All patients in the study were hospitalized, had AKI, and survived to discharge. Patients were either hospitalized during the pandemic (March 2020 to June 2022) and screened for SARS-CoV-2 or had been hospitalized in the years before the pandemic (October 2016 to January 2020) and had a positive influenza A or B test result. Patients were followed for 2 years after discharge.
Study limitations included residual unmeasured confounders that play a role in longitudinal eGFR trajectory. The study authors said that "replication in broader cohorts as well as assessment of the effects of other kidney dysfunction markers (e.g., proteinuria) and the association of COVID-19-specific therapeutics with kidney function trajectory are worth investigating in future studies."
Disclosures
The study was supported by the Agency for Healthcare Research and Quality.

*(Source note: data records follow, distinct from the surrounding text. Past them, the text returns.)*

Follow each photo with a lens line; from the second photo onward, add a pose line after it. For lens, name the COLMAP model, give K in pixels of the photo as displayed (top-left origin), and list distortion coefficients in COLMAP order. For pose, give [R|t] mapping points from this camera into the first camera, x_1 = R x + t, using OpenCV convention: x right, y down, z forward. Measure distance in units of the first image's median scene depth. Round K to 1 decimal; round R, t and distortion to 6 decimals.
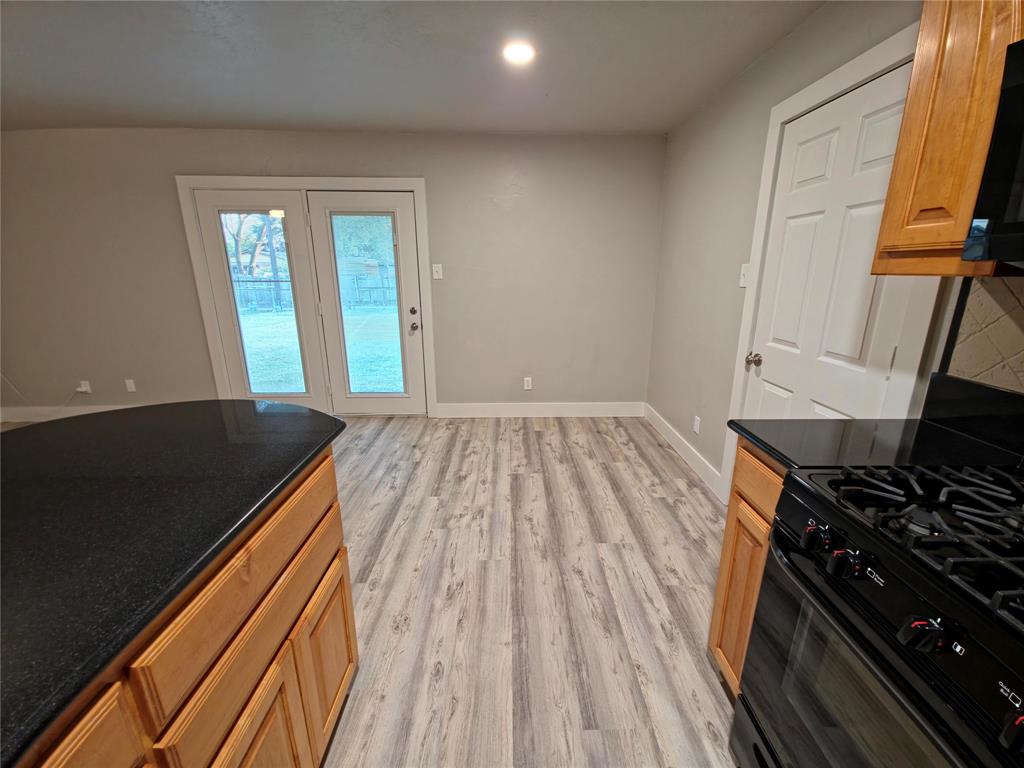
lens RADIAL K [[410.6, 0, 516.6], [0, 410.6, 379.5], [0, 0, 1]] dist [0.000637, -0.000012]
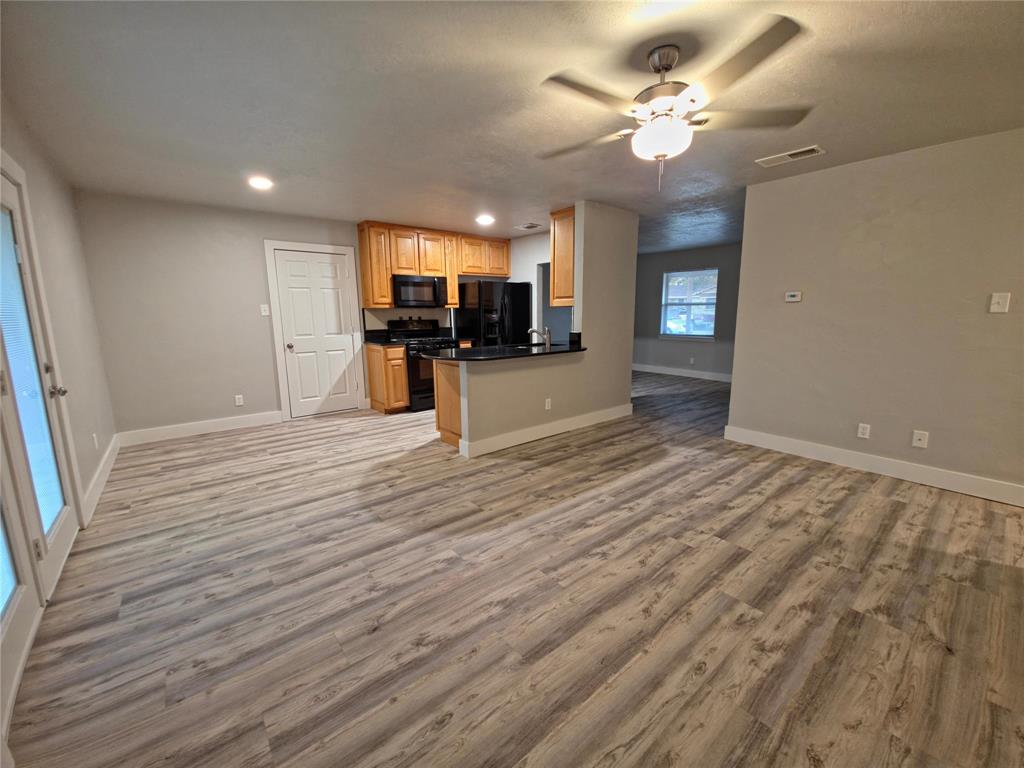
lens RADIAL K [[410.6, 0, 516.6], [0, 410.6, 379.5], [0, 0, 1]] dist [0.000637, -0.000012]
pose [[-0.623362, -0.116918, 0.773143, -1.698449], [0.217668, 0.923730, 0.315190, -0.273700], [-0.751026, 0.364765, -0.550369, 1.168631]]
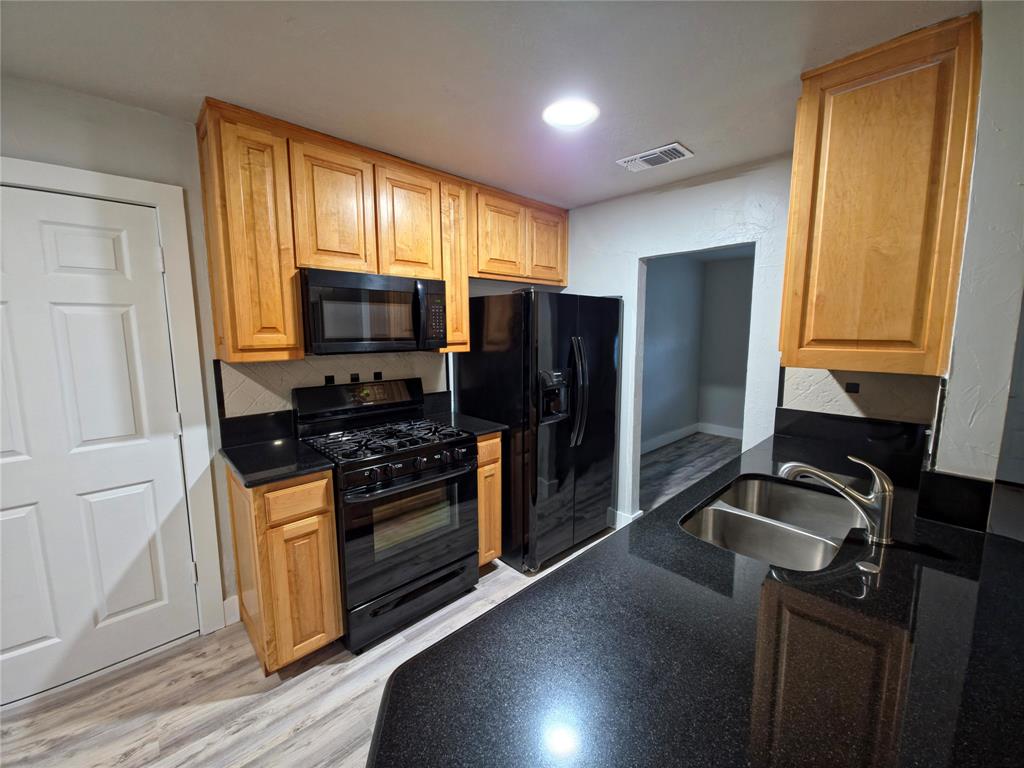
lens RADIAL K [[419.1, 0, 515.3], [0, 419.1, 378.2], [0, 0, 1]] dist [0.004912, -0.000062]
pose [[-0.674497, -0.080358, 0.733891, -0.462294], [0.197653, 0.938117, 0.284377, -0.197088], [-0.711328, 0.336867, -0.616874, 0.554265]]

Wilson disclosed grants from the National Institute of Diabetes and Digestive and Kidney Diseases, AstraZeneca, Whoop, and Vifor Pharma, as well as fees from Aura Care. Co-authors disclosed relationships with Predict AIN, 3ive Labs, Boehringer Ingelheim, Bristol Myers Squibb, Reprieve, FIRE1, Sanofi, Sequana Medical, Otsuka, Abbott, Merck, Bayer, AstraZeneca, Novartis, Cardionomic, Magenta Medical, WL Gore, Windtree Therapeutics, Lexicon Pharmaceuticals, preCARDIA, Relypsa, Regeneron, Becton Dickinson, Edwards Lifesciences, Cytokinetics, and Lilly; as well as a patent pending related to the diagnosis of acute interstitial nephritis.
Primary Source
JAMA Internal Medicine
Aklilu AM, et al "COVID-19-associated acute kidney injury and longitudinal kidney outcomes" JAMA Intern Med 2024; DOI: 10.1001/jamainternmed.2023.8225.